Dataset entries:

- Opening Delimiter -

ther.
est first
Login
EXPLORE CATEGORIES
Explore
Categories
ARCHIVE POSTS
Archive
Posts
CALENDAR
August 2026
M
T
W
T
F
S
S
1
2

- Closing Delimiter -

Aim of the exercise: Give back all of the records exactly as they were provided above.

Written answer:
ther.
est first
Login
EXPLORE CATEGORIES
Explore
Categories
ARCHIVE POSTS
Archive
Posts
CALENDAR
August 2026
M
T
W
T
F
S
S
1
2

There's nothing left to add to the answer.